Gordon facilitates the week with a boundless curiosity and a tendency to follow every big question with another, even bigger, question. Instead of starting right into their physical practice, Gordon prompts the group of 28 who’ve come from all over the world to think about such questions as: What is technique? How does artistry interface with technique and are they different or the same thing? Discussions tend to go deep and broad: What is the zeitgeist right now? Culturally speaking, what countries are doing/promoting what? How do economics and politics affect our daily conditions as artists?

In essence, Gordon’s organizing principle for her program is to embody the answer to one very poignant question about the future of the art and profession of dance: “What world do we think we are going into and what skills do we need to prepare for that world?”


“This is education, not training.”

Arts Umbrella began in 1979 as a small project led by five artistic parents teaching dance, theater, music and visual art. The original class of 45 students has since grown to more than 20,000 through a variety of programs and disciplines offered for ages 2–22, some free of charge. In 1992, after graduating from Canada’s National Ballet School Teacher Training Program, Gordon took over as artistic director of the dance program. Under her leadership, Arts Umbrella has forged an affiliation with Ballet BC that gives the school’s international group of postsecondary students opportunities to work with more celebrated choreographers like Crystal Pite (who mentors the young choreographers). With graduates in prestigious companies around the world—including Batsheva Dance Company, Nederlands Dans Theater and Ballet BC—it appears Gordon and this two-year program are onto something.

One underlying ideal is that Gordon sees no need to differentiate between the intellectual, spiritual and physical needs of these young dancers or to prioritize one over the other. Rather, she sees an increased necessity that they all work in tandem to meet the growing demands on young artists.

“Everything we do here has to be transferrable,” says Gordon. “This is education, not training: for how the body works, for who we are in the world, and how we can have control over what we want to do with our bodies, minds and spirits.”

Gordon has no use for training models that are not fully researched or digested. “If you focus only on aesthetics, you do not know how to use something like your turnout in practice, and then you are prone to becoming a position-oriented dancer, stuck in one genre, and more likely to become injured.” For students, this approach means being responsible for processing and embodying a large amount of information, just as they will need to do day after day as professionals.

“Everything is about your relationships.”

Which brings us to a key word for Gordon that generates almost as much excitement in her voice as her bubbling lines of inquiry: responsibility. “Every person is really important in what we are achieving, which means everyone has to commit to their responsibilities—to be here every day and on time,” she says. “I tell them often ‘Everything is about your relationships: with me, dance, your peers, yourself, so we have to figure what is going to work for us and how you are going to define your success.'”

Some students are leaving their home for the first time to be in this program, while others have been at arts boarding schools for many years. “Some have left home too early,” she says, “or have been in dysfunctional school environments.

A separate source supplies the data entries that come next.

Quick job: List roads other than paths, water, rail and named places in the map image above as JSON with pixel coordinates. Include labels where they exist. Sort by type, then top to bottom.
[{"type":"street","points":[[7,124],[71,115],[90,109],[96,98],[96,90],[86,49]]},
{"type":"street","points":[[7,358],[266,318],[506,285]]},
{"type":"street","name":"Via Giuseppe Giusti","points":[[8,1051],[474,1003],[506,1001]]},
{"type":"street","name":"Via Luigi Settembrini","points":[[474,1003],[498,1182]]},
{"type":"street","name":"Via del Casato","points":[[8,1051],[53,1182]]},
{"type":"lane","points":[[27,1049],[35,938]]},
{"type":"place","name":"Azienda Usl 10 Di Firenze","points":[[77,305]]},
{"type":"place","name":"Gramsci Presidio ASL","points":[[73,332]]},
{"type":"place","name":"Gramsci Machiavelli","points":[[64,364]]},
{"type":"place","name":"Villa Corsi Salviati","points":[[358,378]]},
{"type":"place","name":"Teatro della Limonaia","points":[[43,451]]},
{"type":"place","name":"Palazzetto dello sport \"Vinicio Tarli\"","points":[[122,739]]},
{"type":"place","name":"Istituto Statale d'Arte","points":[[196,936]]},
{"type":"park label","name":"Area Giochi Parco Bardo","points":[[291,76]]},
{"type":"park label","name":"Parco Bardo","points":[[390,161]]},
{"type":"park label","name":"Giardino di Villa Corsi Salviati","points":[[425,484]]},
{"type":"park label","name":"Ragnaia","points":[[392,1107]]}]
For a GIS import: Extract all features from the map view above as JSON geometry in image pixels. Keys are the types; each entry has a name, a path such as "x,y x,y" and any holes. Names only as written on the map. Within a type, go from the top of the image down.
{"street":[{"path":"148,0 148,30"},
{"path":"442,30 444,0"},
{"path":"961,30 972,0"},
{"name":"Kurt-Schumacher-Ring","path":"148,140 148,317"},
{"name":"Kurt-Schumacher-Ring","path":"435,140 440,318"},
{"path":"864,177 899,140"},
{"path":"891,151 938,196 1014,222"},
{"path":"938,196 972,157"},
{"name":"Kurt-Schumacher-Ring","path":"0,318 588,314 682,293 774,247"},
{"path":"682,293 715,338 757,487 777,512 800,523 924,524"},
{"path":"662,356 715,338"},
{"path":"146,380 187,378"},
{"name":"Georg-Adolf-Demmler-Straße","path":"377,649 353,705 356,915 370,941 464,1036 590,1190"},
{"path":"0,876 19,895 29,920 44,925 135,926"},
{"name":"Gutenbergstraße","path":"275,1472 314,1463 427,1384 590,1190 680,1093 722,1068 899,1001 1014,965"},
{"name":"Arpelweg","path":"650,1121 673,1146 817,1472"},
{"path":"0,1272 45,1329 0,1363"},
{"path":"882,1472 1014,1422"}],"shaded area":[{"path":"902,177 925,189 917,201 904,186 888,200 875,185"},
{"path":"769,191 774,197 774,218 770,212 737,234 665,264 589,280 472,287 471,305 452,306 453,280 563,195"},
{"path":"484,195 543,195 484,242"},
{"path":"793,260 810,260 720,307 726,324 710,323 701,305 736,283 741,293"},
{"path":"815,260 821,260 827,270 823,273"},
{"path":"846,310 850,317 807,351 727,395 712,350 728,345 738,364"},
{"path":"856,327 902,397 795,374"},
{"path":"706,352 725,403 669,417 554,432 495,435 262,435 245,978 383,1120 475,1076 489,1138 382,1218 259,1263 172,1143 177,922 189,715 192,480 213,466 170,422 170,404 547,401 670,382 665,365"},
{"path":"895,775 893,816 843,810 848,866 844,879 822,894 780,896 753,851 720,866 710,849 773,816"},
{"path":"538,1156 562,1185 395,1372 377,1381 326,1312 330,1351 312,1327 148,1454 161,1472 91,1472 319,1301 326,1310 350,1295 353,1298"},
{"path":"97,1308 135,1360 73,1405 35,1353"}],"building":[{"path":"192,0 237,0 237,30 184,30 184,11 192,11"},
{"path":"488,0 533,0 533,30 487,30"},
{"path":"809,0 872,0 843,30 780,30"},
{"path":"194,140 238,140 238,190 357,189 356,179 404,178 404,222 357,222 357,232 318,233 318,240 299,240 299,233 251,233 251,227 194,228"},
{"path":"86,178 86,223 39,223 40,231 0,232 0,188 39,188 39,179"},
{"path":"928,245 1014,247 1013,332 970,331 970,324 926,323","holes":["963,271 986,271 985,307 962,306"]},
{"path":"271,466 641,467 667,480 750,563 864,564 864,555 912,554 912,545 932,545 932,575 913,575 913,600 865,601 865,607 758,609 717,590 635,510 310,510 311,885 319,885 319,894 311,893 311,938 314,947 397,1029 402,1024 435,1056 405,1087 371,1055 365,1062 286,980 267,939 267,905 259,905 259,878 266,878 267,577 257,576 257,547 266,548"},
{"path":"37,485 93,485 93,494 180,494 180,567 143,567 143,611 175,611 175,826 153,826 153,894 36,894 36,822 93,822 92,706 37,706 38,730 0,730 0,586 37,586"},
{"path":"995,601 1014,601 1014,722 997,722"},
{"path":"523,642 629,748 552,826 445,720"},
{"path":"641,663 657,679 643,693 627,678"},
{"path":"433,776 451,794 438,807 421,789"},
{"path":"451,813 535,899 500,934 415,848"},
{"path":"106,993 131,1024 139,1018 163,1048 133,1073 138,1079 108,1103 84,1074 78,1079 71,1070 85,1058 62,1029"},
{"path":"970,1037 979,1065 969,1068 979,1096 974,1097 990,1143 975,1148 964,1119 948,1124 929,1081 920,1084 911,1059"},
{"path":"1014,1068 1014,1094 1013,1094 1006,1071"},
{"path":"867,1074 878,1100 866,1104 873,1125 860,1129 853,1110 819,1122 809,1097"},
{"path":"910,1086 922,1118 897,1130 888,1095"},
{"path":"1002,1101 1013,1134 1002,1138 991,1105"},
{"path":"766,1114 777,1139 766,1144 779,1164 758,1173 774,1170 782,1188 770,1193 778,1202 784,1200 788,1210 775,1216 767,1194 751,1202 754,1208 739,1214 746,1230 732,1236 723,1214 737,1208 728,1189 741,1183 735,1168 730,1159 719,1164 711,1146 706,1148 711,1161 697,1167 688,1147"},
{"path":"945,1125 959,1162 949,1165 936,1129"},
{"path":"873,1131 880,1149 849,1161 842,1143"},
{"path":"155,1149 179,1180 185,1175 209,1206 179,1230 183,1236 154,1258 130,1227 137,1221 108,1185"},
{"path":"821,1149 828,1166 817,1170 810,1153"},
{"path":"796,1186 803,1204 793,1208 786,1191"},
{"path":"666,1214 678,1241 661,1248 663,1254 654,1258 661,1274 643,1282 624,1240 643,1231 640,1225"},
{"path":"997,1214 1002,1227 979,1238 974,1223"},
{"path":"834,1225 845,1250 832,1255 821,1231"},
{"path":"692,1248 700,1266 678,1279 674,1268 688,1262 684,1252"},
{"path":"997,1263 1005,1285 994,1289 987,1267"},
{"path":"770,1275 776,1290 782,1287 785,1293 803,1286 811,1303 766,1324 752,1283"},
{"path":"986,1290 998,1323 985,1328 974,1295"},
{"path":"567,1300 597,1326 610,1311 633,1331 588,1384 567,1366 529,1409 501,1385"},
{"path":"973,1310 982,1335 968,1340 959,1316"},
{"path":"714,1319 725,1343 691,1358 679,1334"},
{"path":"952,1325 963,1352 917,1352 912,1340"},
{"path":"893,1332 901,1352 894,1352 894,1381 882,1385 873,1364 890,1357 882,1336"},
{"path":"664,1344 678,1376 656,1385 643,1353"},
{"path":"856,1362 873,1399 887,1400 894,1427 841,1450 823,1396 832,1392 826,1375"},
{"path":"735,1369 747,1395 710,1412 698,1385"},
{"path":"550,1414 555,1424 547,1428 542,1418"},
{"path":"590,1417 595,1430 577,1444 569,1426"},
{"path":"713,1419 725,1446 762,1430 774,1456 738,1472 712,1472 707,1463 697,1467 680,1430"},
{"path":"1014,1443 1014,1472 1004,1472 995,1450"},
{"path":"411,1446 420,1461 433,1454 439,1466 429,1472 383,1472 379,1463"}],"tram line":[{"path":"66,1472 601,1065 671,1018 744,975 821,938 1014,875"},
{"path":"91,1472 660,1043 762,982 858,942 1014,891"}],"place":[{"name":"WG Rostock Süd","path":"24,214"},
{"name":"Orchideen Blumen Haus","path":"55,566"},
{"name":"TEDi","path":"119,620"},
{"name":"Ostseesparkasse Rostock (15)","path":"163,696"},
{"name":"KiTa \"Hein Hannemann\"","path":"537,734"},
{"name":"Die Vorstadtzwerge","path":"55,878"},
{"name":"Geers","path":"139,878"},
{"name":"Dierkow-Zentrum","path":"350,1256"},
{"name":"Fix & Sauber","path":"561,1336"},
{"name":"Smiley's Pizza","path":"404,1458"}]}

Many don’t know how to speak up or how to have a relationship.”

Gordon believes in taking the time to address these issues by having students research what it means to be a valuable company member and analyze elements of the rehearsal process that require etiquette, ego and efficiency. The students use their own journals as places to work out their own responses to questions like: What do I need to be valuable in the new realm of dance: speed, musicality, partnering, focus, improvisation, voice, and how do I insert my voice into the process with respect?

“‘Being healthy’ is vague.”

The days can be long and exhausting, and the program supports finding ways to regenerate energy in order to stay healthy. “‘Being healthy’ is vague,” says Gordon. Weight and nutrition are discussed within the context of larger topics like gender and the demands of different dance traditions. Injury prevention is often addressed in the morning workout before ballet class. And the students are encouraged to find ways to refill themselves, whether it is getting more sleep, finding more breath, staying hydrated, making eye contact or simply staying present.